No viví nunca madrugada tan triste en la Universidad de Oriente como aquella del 11 de septiembre de 2009. Algunos no dormimos. La emoción exprimía el pecho de la Universidad.
Esa noche las guitarras no trovaron a Silvio ni a Sabina. La Lupe «se robó» el canto de la beca mientras intentábamos acostumbrarnos a la idea de que ya no estaría más el Comandante de la Revolución que unía en su personalidad al artista, al negro jaranero, al combatiente respetuoso, al jugador de pelota, al amigo de confianza de Fidel.
Las campanas —o el timbre, no lo recuerdo bien— sonaron a las cuatro para que nos diera tiempo a desayunar. Nos vestimos de prisa y subimos la explanada que une a la beca con la carretera que está enfrente de los edificios ubicados en las alturas de Quintero. No sé explicar qué extraños sentimientos se apoderaron de mí cuando pasó, repleto de lirios y cubierto por nuestra cubanísima bandera, el cortejo fúnebre que transportaba los restos mortales de Juan Almeida Bosque, hasta su descanso inmortal en el Tercer Frente Oriental Mario Muñoz Monroy.

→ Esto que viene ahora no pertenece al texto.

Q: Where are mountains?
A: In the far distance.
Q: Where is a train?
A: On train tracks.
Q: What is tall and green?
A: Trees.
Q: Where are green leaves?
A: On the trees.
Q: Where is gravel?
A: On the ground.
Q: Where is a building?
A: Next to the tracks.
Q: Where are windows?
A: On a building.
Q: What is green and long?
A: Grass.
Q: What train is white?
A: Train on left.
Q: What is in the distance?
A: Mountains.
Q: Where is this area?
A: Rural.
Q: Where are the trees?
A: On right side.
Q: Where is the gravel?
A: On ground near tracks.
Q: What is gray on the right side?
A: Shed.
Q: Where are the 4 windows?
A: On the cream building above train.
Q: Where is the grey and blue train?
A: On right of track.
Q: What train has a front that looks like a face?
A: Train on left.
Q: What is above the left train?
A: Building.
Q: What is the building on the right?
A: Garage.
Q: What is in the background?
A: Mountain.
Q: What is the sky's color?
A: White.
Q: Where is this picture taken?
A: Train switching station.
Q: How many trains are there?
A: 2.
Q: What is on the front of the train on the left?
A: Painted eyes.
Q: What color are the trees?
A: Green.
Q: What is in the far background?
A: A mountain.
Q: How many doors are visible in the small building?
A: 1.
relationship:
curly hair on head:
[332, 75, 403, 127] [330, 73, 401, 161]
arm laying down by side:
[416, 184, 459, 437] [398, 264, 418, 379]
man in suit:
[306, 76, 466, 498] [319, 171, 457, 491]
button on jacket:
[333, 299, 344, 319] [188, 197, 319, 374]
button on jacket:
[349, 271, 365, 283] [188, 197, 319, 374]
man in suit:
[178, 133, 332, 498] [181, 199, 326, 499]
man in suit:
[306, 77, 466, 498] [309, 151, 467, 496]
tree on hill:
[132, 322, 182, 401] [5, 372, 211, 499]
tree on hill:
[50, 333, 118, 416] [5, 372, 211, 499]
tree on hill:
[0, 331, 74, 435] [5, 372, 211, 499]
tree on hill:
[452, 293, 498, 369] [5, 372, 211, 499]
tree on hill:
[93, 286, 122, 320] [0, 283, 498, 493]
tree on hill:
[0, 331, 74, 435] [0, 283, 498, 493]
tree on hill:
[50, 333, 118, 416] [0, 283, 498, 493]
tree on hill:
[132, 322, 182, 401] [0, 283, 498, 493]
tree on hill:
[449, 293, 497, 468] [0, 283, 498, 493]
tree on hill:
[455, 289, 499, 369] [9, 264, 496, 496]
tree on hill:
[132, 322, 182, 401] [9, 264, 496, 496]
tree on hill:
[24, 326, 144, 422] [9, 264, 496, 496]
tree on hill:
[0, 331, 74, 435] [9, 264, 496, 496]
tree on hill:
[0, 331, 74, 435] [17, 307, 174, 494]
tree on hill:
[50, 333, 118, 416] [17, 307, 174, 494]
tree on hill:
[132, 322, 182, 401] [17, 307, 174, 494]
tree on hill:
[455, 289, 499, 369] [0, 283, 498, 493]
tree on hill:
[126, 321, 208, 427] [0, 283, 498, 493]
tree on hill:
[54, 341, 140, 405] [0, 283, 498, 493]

Creo que su recuerdo está unido indiscutiblemente a la imagen de hombre sensible y de pueblo, que impulsaba tareas con su ejemplo. Una vez su tierra lo llamó «a vencer o a morir» y aunque fue a Lupita a quien encargó la eterna memoria, muchos nos negamos a olvidar al Comandante que nunca llegó segundo a un combate y jamás regresó de primero.
Recuerdo a Santiago en absoluta solemnidad, y me quedo con ese «rayito de luz» que le debo no a sus ojos, sino a la música que solo puede nacer de un hombre que conoció lo más hermoso y sublime de la vida.